Under the legislation which created the roles, a commissioner can only be suspended if he or she has been charged with an offence which carries a maximum jail sentence of more than two years.

In Bedfordshire Olly Martins has been suspended by Labour and could face criminal charges over the leak of confidential information about the death of a man in police custody.

Elsewhere “police tsars” have faced questions over their expenses and become caught up in disputes with chief constables. As they have struggled to raise their profile, it would be difficult for the most ardent supporters of the initiative to point to the differences that PCCs have made in their local areas.

Even Ms May has admitted that their early performance has been “good and bad” because reform is “always difficult and uncertain”

Bruised by the abject 15 per cent turnout in the first elections for commissioners in 2012, ministers insisted that support for the innovation would grow the longer they were in office.

That optimism was undermined this month when just over one in 10 electors bothered to take part in a by-election to choose a new West Midlands PCC at a cost of £20 per vote. Ironically, it had been triggered by the death of Bob Jones, who had argued that his job should be scrapped.

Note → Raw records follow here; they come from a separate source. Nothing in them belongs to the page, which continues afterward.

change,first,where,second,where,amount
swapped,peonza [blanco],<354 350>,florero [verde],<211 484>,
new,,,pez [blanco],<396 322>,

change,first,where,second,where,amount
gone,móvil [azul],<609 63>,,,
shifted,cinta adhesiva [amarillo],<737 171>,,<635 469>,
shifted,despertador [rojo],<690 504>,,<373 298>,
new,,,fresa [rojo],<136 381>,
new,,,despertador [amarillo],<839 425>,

The fact that the contest had to take place in the middle of the holiday season pointed to another flaw in the law. The next round of PCC elections is due to take place in 2016 alongside local council contests, which would improve the turnout figure. But whether they even take place is open to question.

Yvette Cooper, the shadow Home Secretary, has promised to reform the “flawed” system as part of a shake-up of policing. and it looks certain that commissioners will not remain in their current form if Labour wins the election.